Problem 1: The average age of the 5 people in a Room is 30. The average age of the 10 people in another Room is 24. If the two groups are combined, what is the average age of all the people?

Problem 2: Two-thirds of the people in a room sat in three-fourths of the chairs. The rest of the people remained standing. If there were 6 empty chairs, how many people were there in the room?

Problem 3: The area of a rectangle is 120. All the lengths of the sides of this rectangle are integer, what can be the lowest possible perimeter of this rectangle?

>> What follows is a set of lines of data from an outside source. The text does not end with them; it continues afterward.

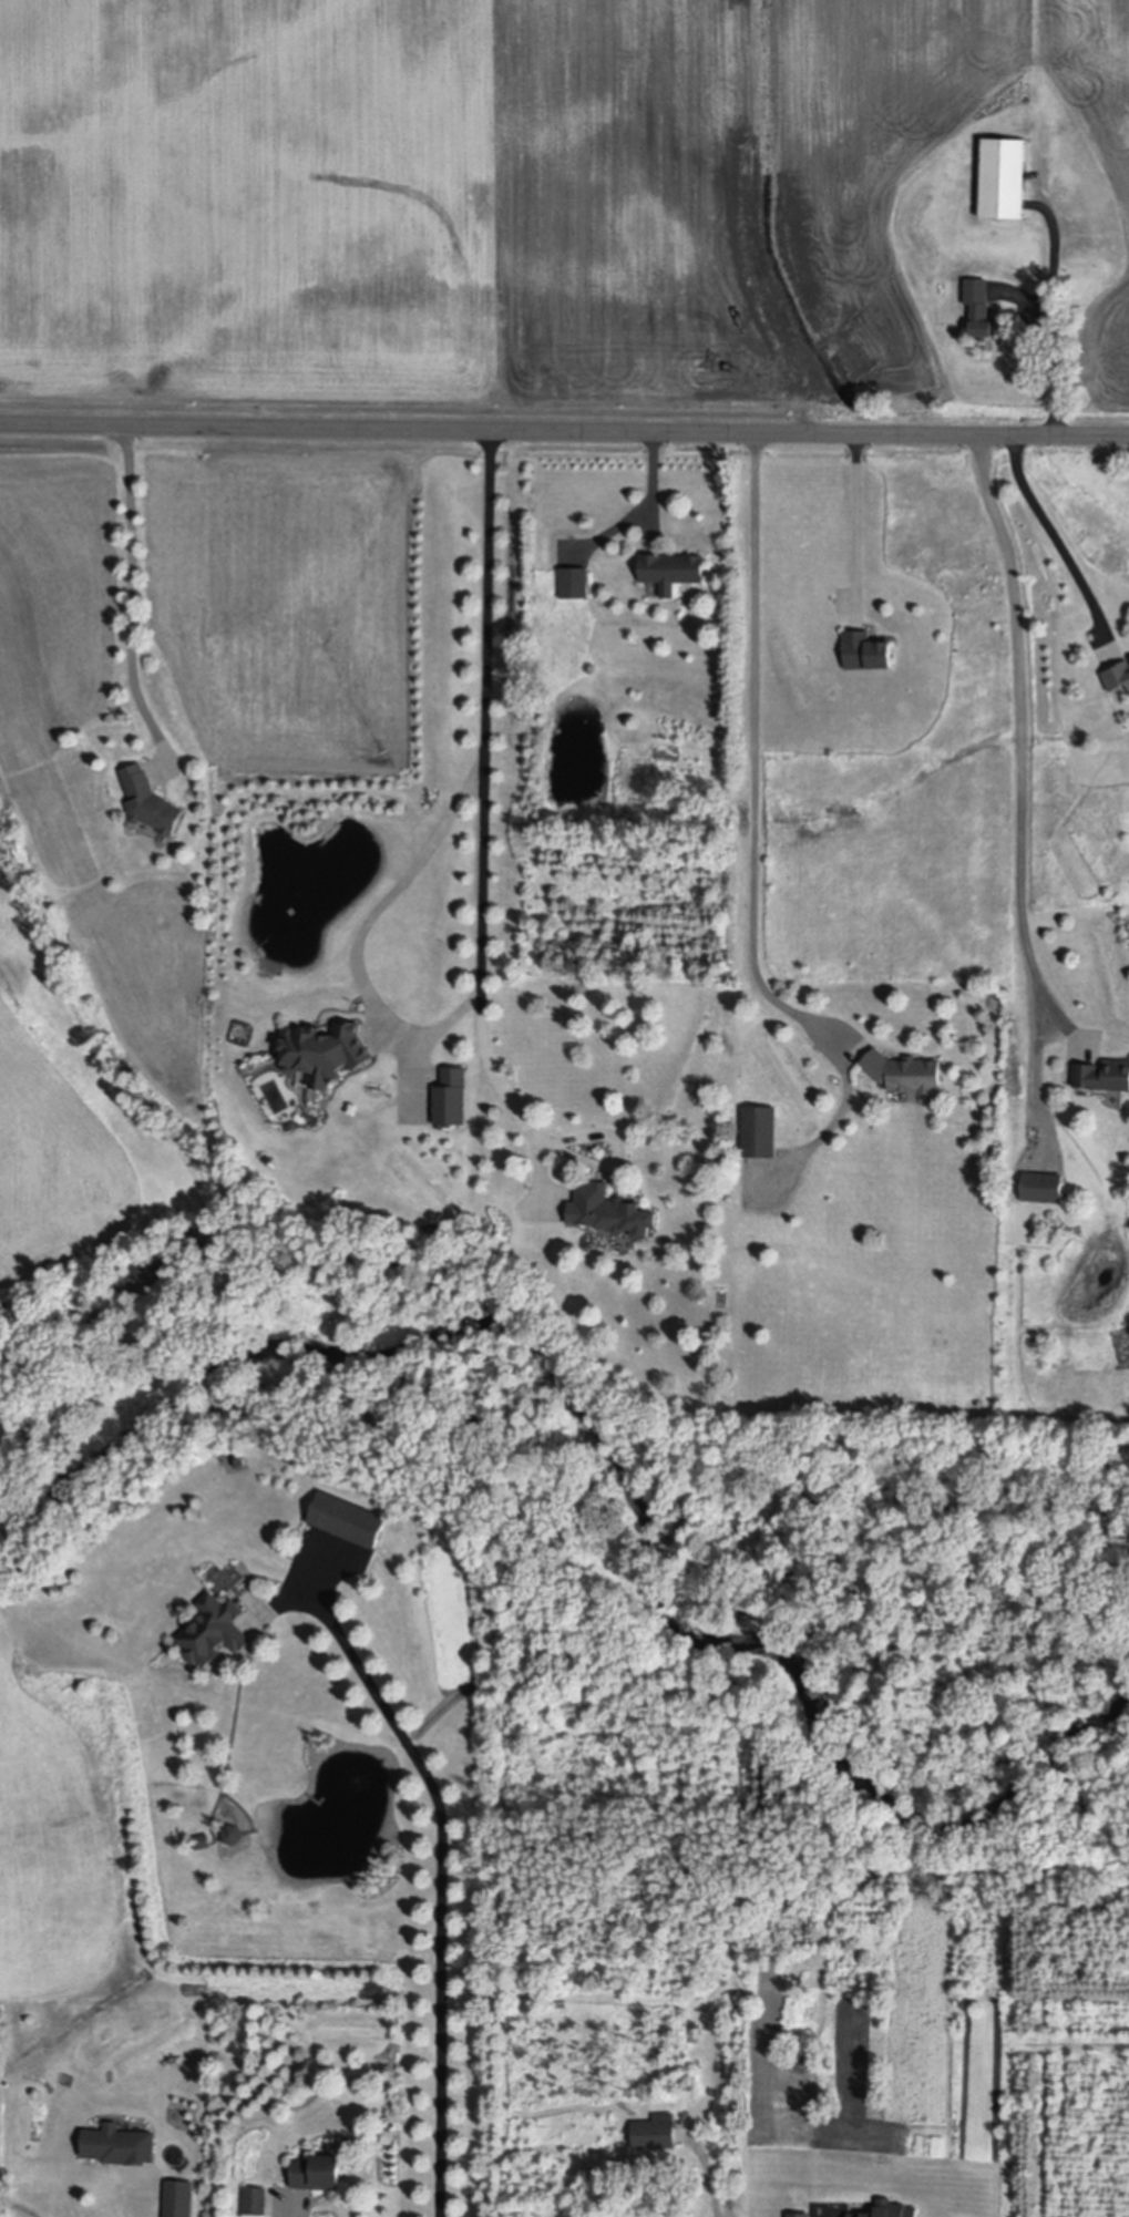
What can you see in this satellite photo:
building: (1003, 177)
building: (979, 307)
road: (1053, 344)
road: (564, 419)
road: (644, 478)
road: (857, 514)
road: (1053, 531)
building: (672, 570)
building: (575, 582)
road: (130, 598)
building: (866, 651)
building: (591, 668)
building: (1117, 677)
road: (1024, 740)
road: (755, 753)
building: (150, 802)
road: (483, 923)
building: (325, 1052)
building: (904, 1073)
building: (1103, 1077)
building: (452, 1099)
building: (759, 1132)
road: (547, 1138)
building: (1043, 1188)
building: (610, 1213)
building: (242, 1465)
building: (349, 1522)
building: (214, 1633)
building: (232, 1836)
building: (200, 1842)
road: (441, 1882)
building: (681, 2083)
building: (656, 2135)
building: (120, 2148)
building: (317, 2176)
road: (708, 2184)
building: (179, 2200)
building: (255, 2203)
road: (142, 2213)
building: (900, 2213)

Problem 4: In square 𝐀𝐁𝐂𝐄, 𝐀𝐅 = 𝟑𝐅𝐄 and 𝐂𝐃 = 𝟑𝐄𝐃. What is the ratio of the area of triangle 𝐁𝐅𝐃 and square ABCE?

Problem 5: A singles tournament had six players. Each player played every other player only once, with no ties. If Pritom won 3 games, Monisha won 2 games, Sadman won 3 games, Richita won 3 games and Somlota won 2 games, how many games did Zubayer win?

Problem 6: An even number is called a ‘good’ even number if its first and last digits are also an even number. How many 3-digits ‘good’ even numbers are there? Try to find their number without writing all such number!

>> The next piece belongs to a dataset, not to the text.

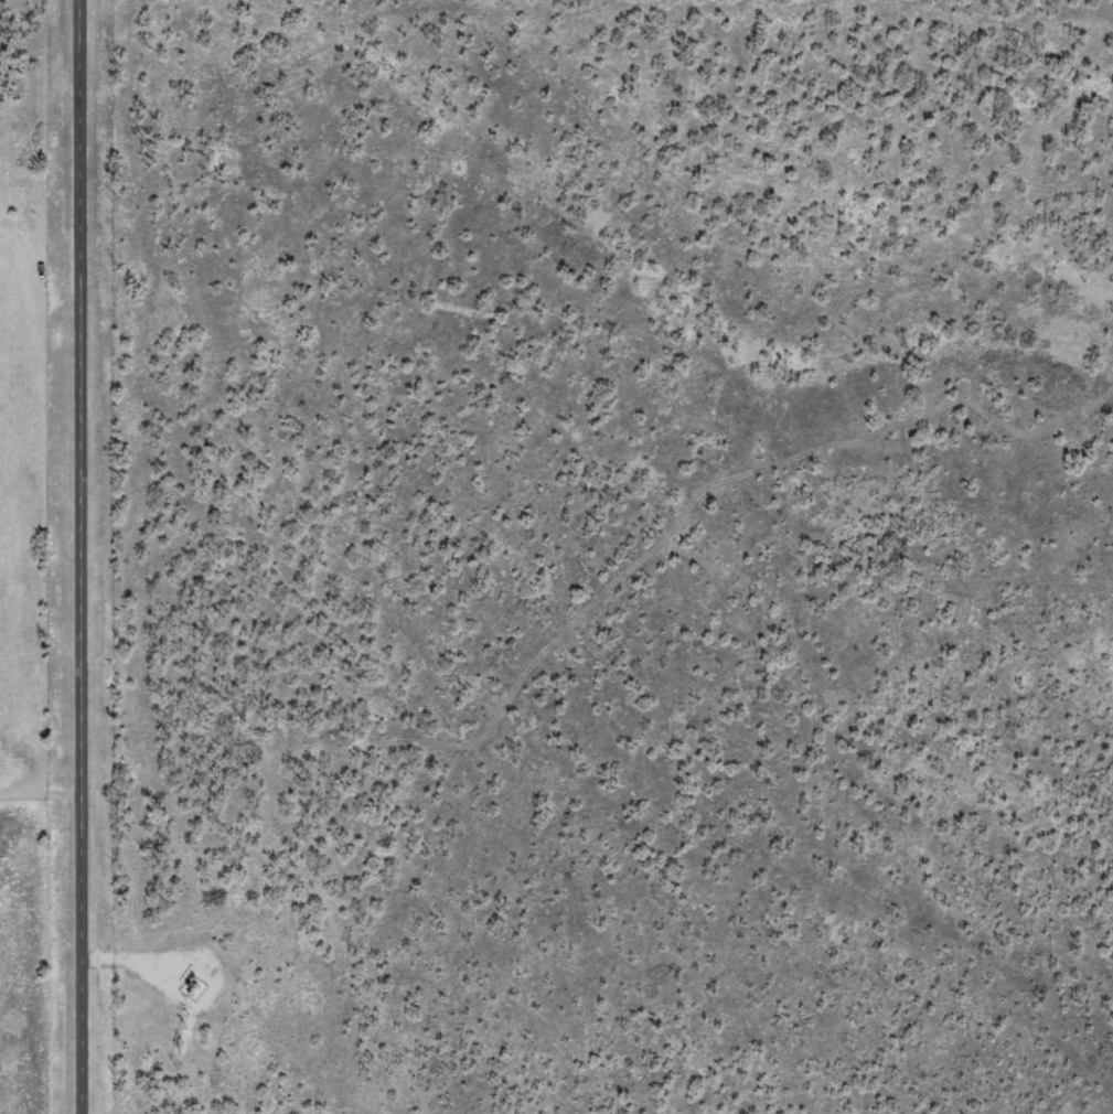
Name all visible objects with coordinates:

Problem 7: 𝒂𝒃𝒄 is a three-digit number. 𝒂𝒃𝒄 is appended to 𝒂𝒃𝒄 to create a six-digit number 𝒂𝒃𝒄𝒂𝒃𝒄. If

𝒂𝒃𝒄𝒂𝒃𝒄 is divisible by *a*𝒃𝒄 × 𝒂𝒃𝒄, then determine the 𝒂𝒃𝒄.

Problem 8: From 1 – 6 nodes, one can go only right side and downward. From 7 – 11 nodes, one can go right side or along the diagonal. If you start from 1, in how many ways can you reach 12?